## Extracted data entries
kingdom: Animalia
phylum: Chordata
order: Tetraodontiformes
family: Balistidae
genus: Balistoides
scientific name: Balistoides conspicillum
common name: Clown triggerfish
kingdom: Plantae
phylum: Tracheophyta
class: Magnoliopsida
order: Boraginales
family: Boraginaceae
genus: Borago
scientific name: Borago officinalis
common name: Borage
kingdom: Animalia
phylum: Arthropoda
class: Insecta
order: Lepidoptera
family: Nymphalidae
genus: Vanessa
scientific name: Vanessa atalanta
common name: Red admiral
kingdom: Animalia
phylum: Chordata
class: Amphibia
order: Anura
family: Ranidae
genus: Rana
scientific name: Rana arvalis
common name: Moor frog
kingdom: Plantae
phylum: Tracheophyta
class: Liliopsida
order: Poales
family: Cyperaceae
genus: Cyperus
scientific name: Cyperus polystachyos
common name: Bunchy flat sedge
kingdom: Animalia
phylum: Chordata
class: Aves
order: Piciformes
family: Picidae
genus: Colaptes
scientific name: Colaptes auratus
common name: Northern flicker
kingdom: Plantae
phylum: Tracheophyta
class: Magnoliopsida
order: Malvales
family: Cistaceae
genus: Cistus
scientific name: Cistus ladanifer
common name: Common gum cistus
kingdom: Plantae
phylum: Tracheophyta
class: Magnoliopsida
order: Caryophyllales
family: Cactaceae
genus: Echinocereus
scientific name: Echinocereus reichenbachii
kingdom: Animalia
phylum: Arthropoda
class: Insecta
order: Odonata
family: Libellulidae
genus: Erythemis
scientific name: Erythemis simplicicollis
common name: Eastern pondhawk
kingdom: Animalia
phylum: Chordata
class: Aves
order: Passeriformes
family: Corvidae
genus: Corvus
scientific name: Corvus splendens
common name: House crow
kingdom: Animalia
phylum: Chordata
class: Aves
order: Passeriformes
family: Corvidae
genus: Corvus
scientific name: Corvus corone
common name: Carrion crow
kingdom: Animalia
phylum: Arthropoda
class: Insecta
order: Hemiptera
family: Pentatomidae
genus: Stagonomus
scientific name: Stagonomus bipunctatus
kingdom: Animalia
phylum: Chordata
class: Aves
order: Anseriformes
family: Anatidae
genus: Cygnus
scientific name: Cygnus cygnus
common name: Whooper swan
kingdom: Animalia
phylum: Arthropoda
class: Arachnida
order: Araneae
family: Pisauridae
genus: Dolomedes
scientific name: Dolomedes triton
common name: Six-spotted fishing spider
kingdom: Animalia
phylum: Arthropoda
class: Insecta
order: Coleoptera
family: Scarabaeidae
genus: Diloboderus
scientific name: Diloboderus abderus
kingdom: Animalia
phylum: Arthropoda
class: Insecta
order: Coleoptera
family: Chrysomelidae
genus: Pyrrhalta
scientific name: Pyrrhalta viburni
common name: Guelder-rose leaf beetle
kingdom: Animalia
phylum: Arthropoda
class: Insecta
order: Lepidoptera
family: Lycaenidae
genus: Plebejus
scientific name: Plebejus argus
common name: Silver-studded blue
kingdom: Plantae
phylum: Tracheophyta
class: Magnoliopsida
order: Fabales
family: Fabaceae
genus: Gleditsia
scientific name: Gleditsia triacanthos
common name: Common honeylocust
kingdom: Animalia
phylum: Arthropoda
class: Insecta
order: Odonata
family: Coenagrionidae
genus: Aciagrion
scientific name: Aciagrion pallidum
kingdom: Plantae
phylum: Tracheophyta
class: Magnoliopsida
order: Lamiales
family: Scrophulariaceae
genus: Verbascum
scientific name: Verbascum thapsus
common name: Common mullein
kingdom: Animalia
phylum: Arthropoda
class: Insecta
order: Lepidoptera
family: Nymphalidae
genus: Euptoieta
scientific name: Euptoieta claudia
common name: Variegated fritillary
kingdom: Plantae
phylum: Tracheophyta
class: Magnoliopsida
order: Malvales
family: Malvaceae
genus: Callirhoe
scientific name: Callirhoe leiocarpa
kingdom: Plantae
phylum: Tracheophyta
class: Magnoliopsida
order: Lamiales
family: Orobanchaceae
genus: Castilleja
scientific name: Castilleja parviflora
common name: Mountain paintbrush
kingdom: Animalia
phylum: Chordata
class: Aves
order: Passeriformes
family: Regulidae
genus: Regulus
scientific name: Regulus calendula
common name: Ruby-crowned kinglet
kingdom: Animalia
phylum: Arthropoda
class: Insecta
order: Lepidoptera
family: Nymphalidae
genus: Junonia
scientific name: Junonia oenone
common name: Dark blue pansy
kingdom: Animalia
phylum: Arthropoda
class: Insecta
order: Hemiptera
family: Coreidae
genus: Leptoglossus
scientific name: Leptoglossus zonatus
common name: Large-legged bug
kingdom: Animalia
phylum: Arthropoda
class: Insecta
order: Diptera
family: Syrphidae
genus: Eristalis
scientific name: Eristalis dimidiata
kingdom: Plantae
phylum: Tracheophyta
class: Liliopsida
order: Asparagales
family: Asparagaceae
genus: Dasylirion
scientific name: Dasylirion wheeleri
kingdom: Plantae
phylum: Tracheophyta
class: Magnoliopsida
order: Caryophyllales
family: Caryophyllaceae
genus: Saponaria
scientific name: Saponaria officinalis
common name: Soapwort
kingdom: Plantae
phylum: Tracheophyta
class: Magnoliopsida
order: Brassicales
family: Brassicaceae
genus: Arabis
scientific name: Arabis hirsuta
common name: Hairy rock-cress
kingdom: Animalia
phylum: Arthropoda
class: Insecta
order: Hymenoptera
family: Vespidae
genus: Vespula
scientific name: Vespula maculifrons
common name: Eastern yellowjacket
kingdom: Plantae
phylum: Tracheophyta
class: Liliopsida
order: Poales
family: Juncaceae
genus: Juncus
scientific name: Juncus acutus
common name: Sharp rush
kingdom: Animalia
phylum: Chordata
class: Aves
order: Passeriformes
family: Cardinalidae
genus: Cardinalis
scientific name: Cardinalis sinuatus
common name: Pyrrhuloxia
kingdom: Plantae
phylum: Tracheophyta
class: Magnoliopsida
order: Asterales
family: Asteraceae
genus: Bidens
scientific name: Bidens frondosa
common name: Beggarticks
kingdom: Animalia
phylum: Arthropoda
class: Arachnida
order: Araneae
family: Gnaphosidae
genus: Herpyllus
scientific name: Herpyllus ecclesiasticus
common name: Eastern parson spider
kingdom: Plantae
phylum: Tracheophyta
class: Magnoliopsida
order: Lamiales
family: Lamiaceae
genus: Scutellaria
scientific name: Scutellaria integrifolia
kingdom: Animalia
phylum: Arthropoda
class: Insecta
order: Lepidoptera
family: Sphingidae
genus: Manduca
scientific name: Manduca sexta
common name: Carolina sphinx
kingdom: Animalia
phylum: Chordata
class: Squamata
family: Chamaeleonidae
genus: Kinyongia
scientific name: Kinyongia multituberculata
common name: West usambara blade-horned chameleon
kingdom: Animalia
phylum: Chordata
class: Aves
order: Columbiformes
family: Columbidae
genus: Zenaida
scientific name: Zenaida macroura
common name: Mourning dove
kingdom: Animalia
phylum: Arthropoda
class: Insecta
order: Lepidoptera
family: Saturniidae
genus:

## EXERCISE
Reproduce word for word everything in the items above, from the very first line down to the line containing "common name: Eastern pondhawk", with both ends included.

## EXERCISE SOLUTION
kingdom: Animalia
phylum: Chordata
order: Tetraodontiformes
family: Balistidae
genus: Balistoides
scientific name: Balistoides conspicillum
common name: Clown triggerfish
kingdom: Plantae
phylum: Tracheophyta
class: Magnoliopsida
order: Boraginales
family: Boraginaceae
genus: Borago
scientific name: Borago officinalis
common name: Borage
kingdom: Animalia
phylum: Arthropoda
class: Insecta
order: Lepidoptera
family: Nymphalidae
genus: Vanessa
scientific name: Vanessa atalanta
common name: Red admiral
kingdom: Animalia
phylum: Chordata
class: Amphibia
order: Anura
family: Ranidae
genus: Rana
scientific name: Rana arvalis
common name: Moor frog
kingdom: Plantae
phylum: Tracheophyta
class: Liliopsida
order: Poales
family: Cyperaceae
genus: Cyperus
scientific name: Cyperus polystachyos
common name: Bunchy flat sedge
kingdom: Animalia
phylum: Chordata
class: Aves
order: Piciformes
family: Picidae
genus: Colaptes
scientific name: Colaptes auratus
common name: Northern flicker
kingdom: Plantae
phylum: Tracheophyta
class: Magnoliopsida
order: Malvales
family: Cistaceae
genus: Cistus
scientific name: Cistus ladanifer
common name: Common gum cistus
kingdom: Plantae
phylum: Tracheophyta
class: Magnoliopsida
order: Caryophyllales
family: Cactaceae
genus: Echinocereus
scientific name: Echinocereus reichenbachii
kingdom: Animalia
phylum: Arthropoda
class: Insecta
order: Odonata
family: Libellulidae
genus: Erythemis
scientific name: Erythemis simplicicollis
common name: Eastern pondhawk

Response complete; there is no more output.